A woman with a man seated beside her in a Cadillac mouths soundlessly to a street urchin, "Help, get a cop!" One of these three very presently is murdered, and as a result Nero Wolfe delivers himself of his first recorded lecture on crime detection. Even more surprising, Nero and Archie take on a case for the smallest retainer in their history: four dollars and thirty cents.
"The Golden Spiders", Rex Stout introduces a new kind of criminal engaged in a peculiarly contemporary and particularly vicious kind of crime. Nero never had to think faster and Archie never encountered greater perils than in this, undoubtedly one of the very finest novels of detection or our day.

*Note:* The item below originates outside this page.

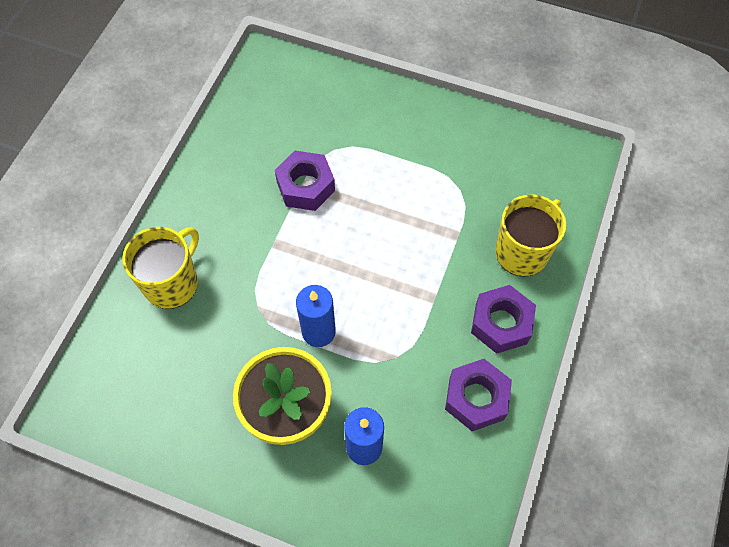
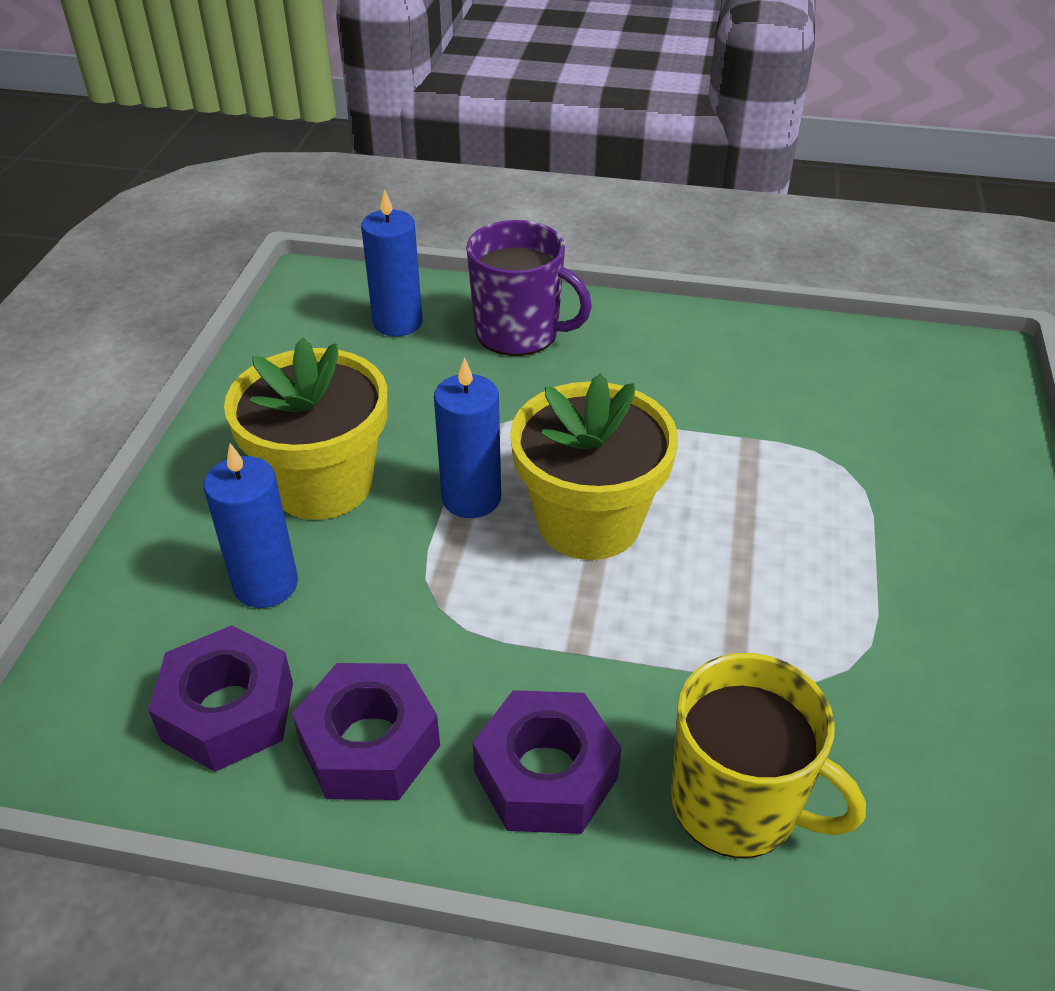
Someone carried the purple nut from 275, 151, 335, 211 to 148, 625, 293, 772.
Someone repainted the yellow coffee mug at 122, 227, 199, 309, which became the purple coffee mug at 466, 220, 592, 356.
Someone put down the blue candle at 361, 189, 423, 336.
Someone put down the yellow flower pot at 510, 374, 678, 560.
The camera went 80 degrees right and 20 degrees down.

[Wolfe:] "Take Mr. Goodwin. It would be difficult for me to function effectively without him. He is irreplaceable. Yet his actions are largely governed by impulse and caprice, and that would of course incapacitate him for any important task if it were not that he has somewhere concealed in him -- possibly in his brain, though I doubt it -- a powerful and subtle governor." (p. 10)
[Archie:] "Nero Wolfe is investigating the murder ... with his accustomed vigor, skill, and laziness. He will not rest until he gets the bastard or until bedtime, whichever comes first." (p. 39)
A wonderful story, with sinister gangsters and murders popping up everywhere. An alarming scene of Archie torturing one of the aforementioned sinister gangsters. Opens with the wildly funny interview between Wolfe and Pete Drossos (age 12), in which Wolfe describes the art of detecting.